__Selected passage__:
======

Ultimately, any plastic claiming it can be home composted raises a few issues. One of the main being that how you actually do your home composting varies considerably from house to house. And, according to Danielle, in the few weeks since the experiment has gone live, it has quickly revealed just how varied people’s home compost systems really are. Read below for Danielle’s simple breakdown of The Great Compost Experiment and head to the website to take part.
So what is this experiment testing exactly?
Plastics that are deemed ‘compostable’, ‘home biodegradable’, ‘home compostable’, ‘suitable for home composting’ and ‘TUV OK Compost ‘HOME’ label’, so we can get to the point where manufacturers use words like the above and we know what they actually mean.
How do people get involved?
Head to our website. There are two elements of the experiment. A simple online survey, which anyone can fill out, about whether they compost or not. The second part is for the keen and committed composters. Ultimately you put some of these plastics into your home compost and take pictures. Then later you let us know how well these have broken down.
What do you hope to produce from the experiment?
A set of guidelines that we can work towards for identifying what is and isn’t home compostable. But more generally the experiment will give us a whole range of data on whether home composting is actually a feasible or reasonable strategy for biodegradable plastics.
So there’s a chance that it won’t be?
Yes, and that will mean we need to look properly the biodegradable plastics infrastructure in this country.
What sort of home compost varieties have you discovered?
Everybody’s composting habits are very different. There’s the size of compost heaps – some people are composting on a huge scale at the bottom of their allotments, or fields. Some people want low maintenance composts, others accelerate the process by turning it. Some have tumble composters, which speeds up the process even more. Then there’s rainfall and temperature that also has an impact on composting too, so where you are in the UK has an impact. Some people have an indoor wormery, some compost in a very small, contained space.
Home composters may just not have the space for lots of plastics
I worked out that if I composted a couple of compostable plastic coffee pods over the course of six months, they just wouldn’t fit into my wormery. There’s barely the space for worms, let alone the pods.
Have you had lots of people getting involved already?
We are really pleased. It’s been open around a month but we have already had 500 people sign up to the compost experiments and have had even more take part in the online survey.
Do you think we should all be composting?
There are obvious barriers to people composting – a lack of space, for example. But I think everyone should at least learn composting or be involved somehow in the composting process. It’s helping to reduce the production of methane from food waste going to landfill. It may help to shift people’s behaviour too, so people try to cook more food from the things they see as waste.
And it’s good to connect with the soil too!
Yes, you get to learn a lot by engaging with this as a process. You can see it happening and you can engage with the natural world. Modern lifestyles mean we are mostly divorced from the natural processes of things – even the weather and climate, with air conditioning. So it’s a good way of raising awareness of those processes too.

======

__Available data__:
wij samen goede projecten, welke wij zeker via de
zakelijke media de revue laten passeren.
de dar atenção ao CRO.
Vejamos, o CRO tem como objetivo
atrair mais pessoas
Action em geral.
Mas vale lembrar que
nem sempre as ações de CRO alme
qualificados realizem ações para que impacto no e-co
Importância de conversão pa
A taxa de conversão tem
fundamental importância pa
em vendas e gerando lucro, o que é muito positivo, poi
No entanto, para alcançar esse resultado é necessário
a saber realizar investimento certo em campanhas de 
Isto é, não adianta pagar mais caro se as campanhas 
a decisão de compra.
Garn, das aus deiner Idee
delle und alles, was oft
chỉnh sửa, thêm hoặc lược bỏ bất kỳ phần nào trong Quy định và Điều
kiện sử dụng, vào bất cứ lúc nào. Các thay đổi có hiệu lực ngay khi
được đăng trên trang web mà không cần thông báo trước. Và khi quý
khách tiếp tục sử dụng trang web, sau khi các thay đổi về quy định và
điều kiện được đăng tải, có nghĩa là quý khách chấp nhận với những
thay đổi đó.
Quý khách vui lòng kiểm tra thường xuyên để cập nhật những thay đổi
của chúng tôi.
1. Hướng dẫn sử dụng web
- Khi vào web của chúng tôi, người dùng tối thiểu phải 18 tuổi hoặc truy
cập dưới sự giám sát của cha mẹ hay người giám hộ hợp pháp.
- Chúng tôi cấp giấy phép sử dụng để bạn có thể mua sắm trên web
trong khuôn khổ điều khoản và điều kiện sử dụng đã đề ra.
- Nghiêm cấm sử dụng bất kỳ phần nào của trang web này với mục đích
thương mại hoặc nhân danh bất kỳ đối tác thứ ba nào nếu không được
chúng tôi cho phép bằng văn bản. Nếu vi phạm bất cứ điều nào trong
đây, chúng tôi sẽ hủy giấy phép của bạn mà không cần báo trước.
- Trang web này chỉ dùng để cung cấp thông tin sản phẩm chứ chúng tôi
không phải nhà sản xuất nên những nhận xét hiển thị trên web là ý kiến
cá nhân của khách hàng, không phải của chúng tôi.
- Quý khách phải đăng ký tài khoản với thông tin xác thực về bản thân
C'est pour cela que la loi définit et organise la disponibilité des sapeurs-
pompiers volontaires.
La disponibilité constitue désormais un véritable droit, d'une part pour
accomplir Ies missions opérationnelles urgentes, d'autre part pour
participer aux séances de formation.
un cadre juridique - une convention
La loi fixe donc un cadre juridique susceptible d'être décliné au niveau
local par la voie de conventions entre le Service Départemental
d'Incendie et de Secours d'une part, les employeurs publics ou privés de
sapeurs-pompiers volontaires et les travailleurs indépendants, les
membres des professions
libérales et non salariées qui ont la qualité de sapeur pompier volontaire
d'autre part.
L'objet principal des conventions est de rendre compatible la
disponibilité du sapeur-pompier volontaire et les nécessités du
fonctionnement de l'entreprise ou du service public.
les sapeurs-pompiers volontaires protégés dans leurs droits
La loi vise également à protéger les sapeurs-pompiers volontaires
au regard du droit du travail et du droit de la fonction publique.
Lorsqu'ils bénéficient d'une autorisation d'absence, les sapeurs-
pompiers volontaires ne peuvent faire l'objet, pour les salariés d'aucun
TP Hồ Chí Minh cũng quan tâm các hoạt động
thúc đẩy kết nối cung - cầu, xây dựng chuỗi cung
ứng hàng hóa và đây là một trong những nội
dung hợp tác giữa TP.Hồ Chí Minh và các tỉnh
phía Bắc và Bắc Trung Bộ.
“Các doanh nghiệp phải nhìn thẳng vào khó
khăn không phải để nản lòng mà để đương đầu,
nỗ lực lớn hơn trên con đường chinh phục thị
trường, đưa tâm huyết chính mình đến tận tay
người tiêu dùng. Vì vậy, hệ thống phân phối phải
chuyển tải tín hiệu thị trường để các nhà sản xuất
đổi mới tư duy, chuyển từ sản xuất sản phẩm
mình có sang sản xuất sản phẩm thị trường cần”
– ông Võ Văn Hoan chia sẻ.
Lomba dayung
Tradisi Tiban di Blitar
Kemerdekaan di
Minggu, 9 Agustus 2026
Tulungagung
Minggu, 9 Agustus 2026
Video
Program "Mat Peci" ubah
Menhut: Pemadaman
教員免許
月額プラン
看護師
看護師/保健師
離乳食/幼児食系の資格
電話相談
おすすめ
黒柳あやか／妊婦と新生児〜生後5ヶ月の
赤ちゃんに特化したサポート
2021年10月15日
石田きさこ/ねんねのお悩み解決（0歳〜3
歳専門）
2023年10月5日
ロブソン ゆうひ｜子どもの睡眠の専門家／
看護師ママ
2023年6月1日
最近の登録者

======

__Exercises__:
1. Write out the compost experiment interview between "How do people" and "from the experiment?", inclusive.
2. According to the compost experiment interview, how many people had signed up to the compost experiments after it had been open around a month?

__Answers for the exercise__:
1.
How do people get involved?
Head to our website. There are two elements of the experiment. A simple online survey, which anyone can fill out, about whether they compost or not. The second part is for the keen and committed composters. Ultimately you put some of these plastics into your home compost and take pictures. Then later you let us know how well these have broken down.
What do you hope to produce from the experiment?

2. 500 people.